Bomb explosion in Bangladesh: 7 killed

A man drove a bicycle into a crowd of Bangladeshis gawking at a defused bomb and blew himself up, killing six other people and wounding dozens, police and witnesses said Thursday. An alleged second bomber that authorities believe failed to detonate his explosives was among the wounded, said police officials on condition of anonymity because they were not authorized to speak to the media. Authorities quickly deployed police and soldiers throughout the town of Netrokona, and police officials blamed the attack on Jumatul Mujahidden Bangladesh, a banned Islamic militant group blamed for a string of recent blasts in the South Asian country that have killed 21 people in the last two weeks alone, including the seven fatalities in the latest blast.

The suspected second bomber was under police guard in a hospital, they added, not saying if he had been questioned. The blasts in Netrokona, 128 kilometers (80 miles) north of Dhaka, occurred about an hour after authorities defused another bomb in the same area, the officials said. Four people, including the bomber, were killed at the scene of the explosion and two died of their injuries on the way to hospitals, police said. A seventh victim died in hospital.

At least 45 people, including nine police and the second suspected bomber, were injured, and many were taken to a state-run hospital in the neighboring town of Mymensingh.

Witnesses reported seeing many injured being taken to hospitals with legs or hands torn apart, raising fears the death toll in the blast could rise.

Rezaul Hossain Sumon, a 20-year-old college student who suffered shrapnel wounds all over his body from the blast, told The Associated Press from his bed at the Mymensingh hospital that when the blast happened, about 400 people were gathered on the street hoping to catch a glimpse of the bomb police had just defused. He said he saw a man on a bicycle pull a cord tied to his body just before the explosion.

"I was close to the man and I saw him pulling the cord," Sumon said, groaning in pain. "I immediately collapsed and I've no idea how I landed up here in the hospital."

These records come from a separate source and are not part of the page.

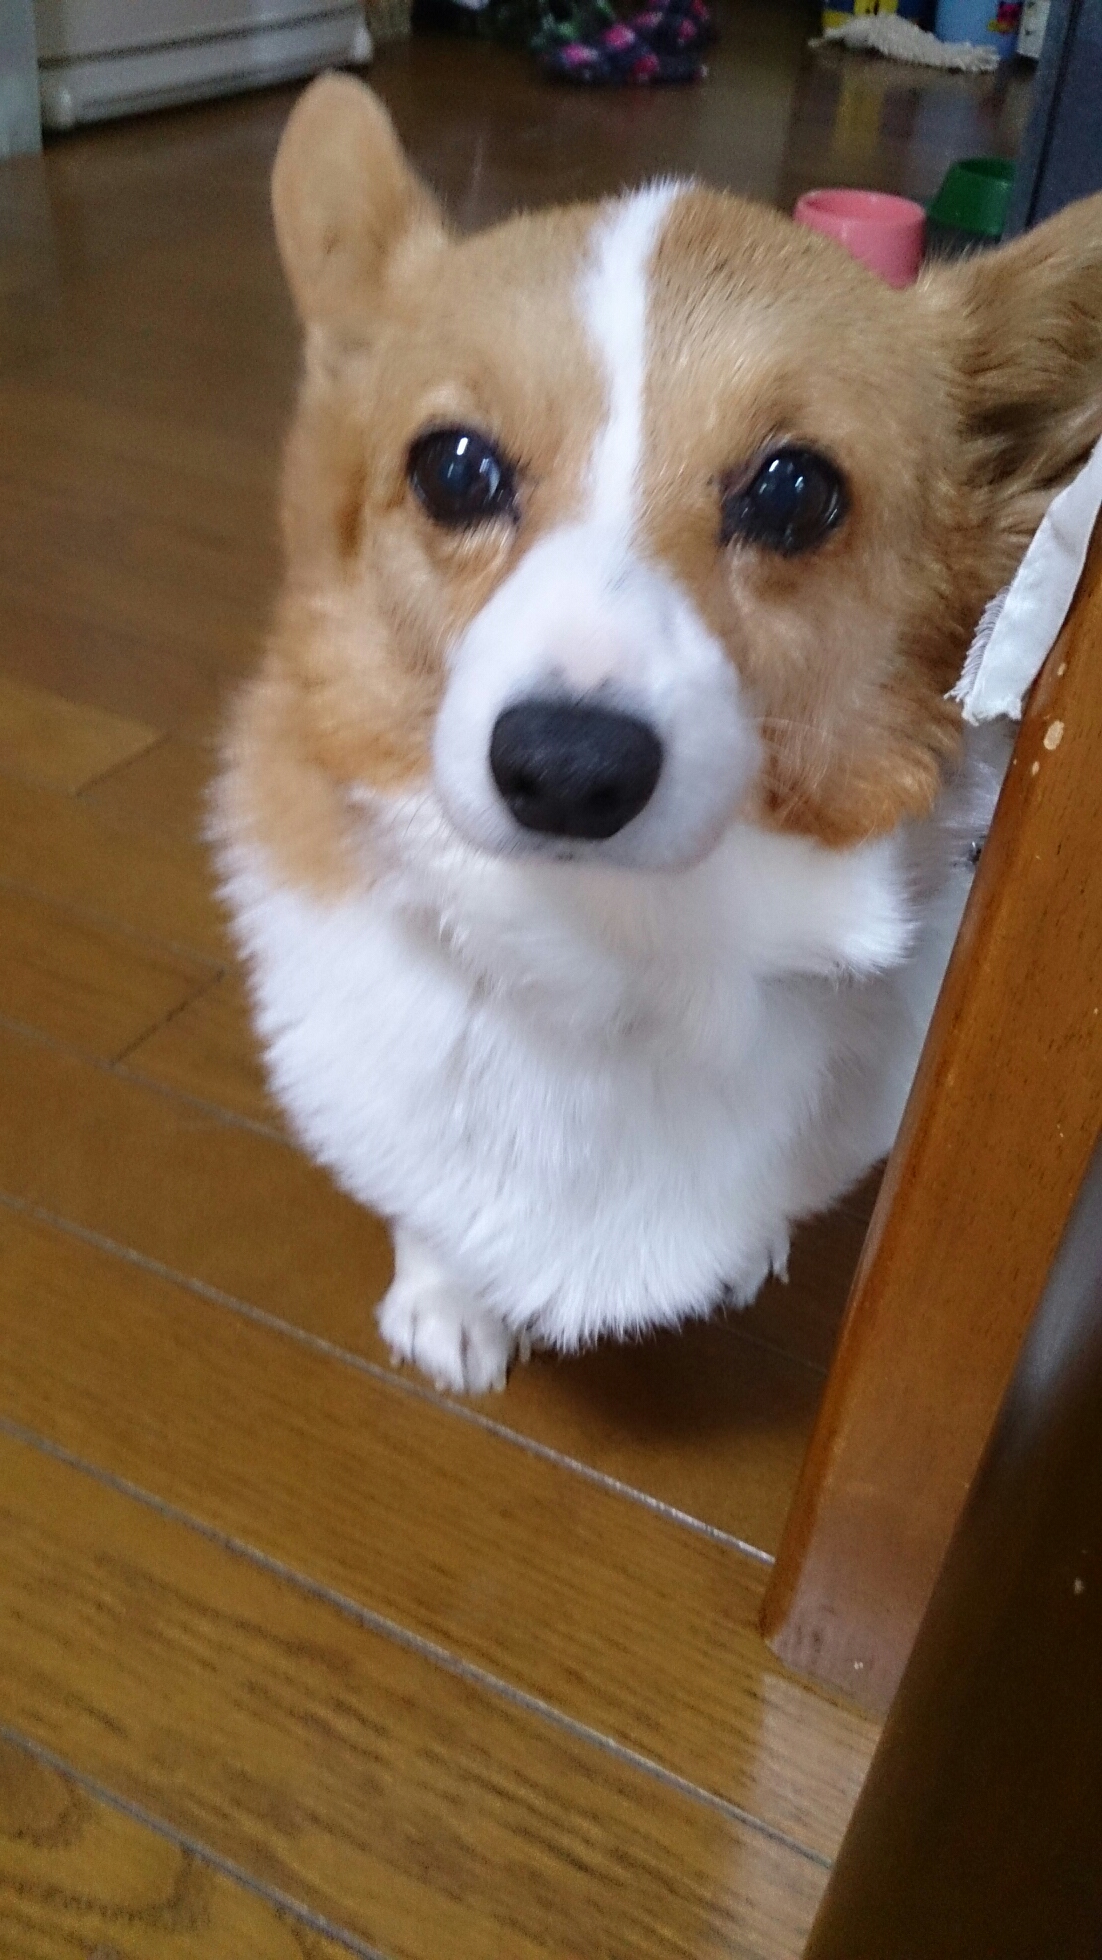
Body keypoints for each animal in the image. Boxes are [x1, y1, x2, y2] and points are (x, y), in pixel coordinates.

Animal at [214, 74, 1102, 1393]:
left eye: (795, 492)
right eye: (454, 469)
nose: (566, 770)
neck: (621, 945)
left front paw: (751, 1253)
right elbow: (428, 1201)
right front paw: (446, 1301)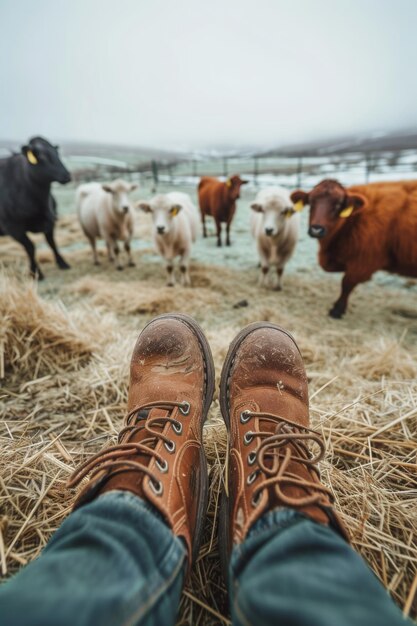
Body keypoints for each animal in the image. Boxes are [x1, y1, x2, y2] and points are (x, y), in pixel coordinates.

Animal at [0, 139, 71, 280]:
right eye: (42, 157)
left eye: (57, 154)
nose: (67, 175)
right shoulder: (13, 228)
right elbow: (30, 247)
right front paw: (36, 272)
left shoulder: (50, 221)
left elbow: (52, 242)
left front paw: (62, 263)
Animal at [290, 179, 416, 316]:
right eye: (311, 202)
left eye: (338, 205)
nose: (316, 230)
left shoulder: (364, 261)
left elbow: (347, 283)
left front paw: (337, 310)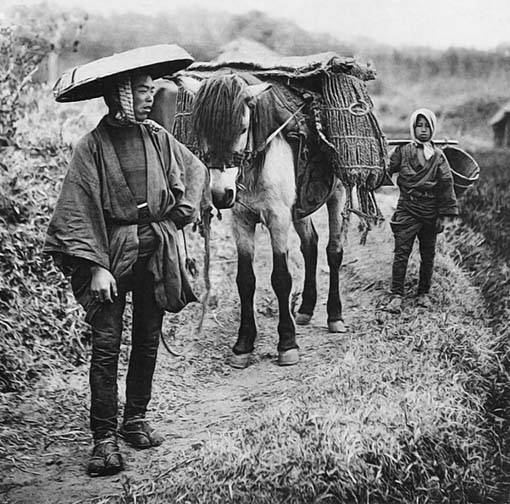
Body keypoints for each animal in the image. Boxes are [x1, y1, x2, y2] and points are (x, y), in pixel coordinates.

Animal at [152, 71, 346, 368]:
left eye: (243, 128)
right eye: (201, 130)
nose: (221, 194)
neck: (256, 164)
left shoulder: (277, 217)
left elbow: (281, 278)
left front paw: (287, 343)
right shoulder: (242, 220)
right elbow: (245, 280)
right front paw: (243, 344)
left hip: (337, 194)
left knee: (333, 251)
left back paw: (335, 315)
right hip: (299, 207)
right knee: (310, 244)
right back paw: (306, 308)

A series of explosions this year have been blamed on militants who seek to establish Islamic rule in Bangladesh, a largely Muslim country governed by secular laws.

Witnesses to Thursday's blast described a scene of bloodied victims and screaming survivors. "It was a terrible sight. People were screaming in pain all around," said Shymolendu Pal, a reporter for Dhaka's Ittefaq newspaper. He and several other journalists had gathered in the area before the blast to report on the other bomb police had earlier defused.

Among the dead was an activist whose organization, Udichi Shilpi Ghosti, or the Rising Sun Artists Group, has recently held several anti-militant concerts, police said. The woman, who was not identified, was traveling in a motor rickshaw when the bomb exploded nearby, police said, adding that she was not believed to have been a specific target. Shops and schools shut down shortly after the blasts as panic spread through Netrokona, reports the AP. I.L.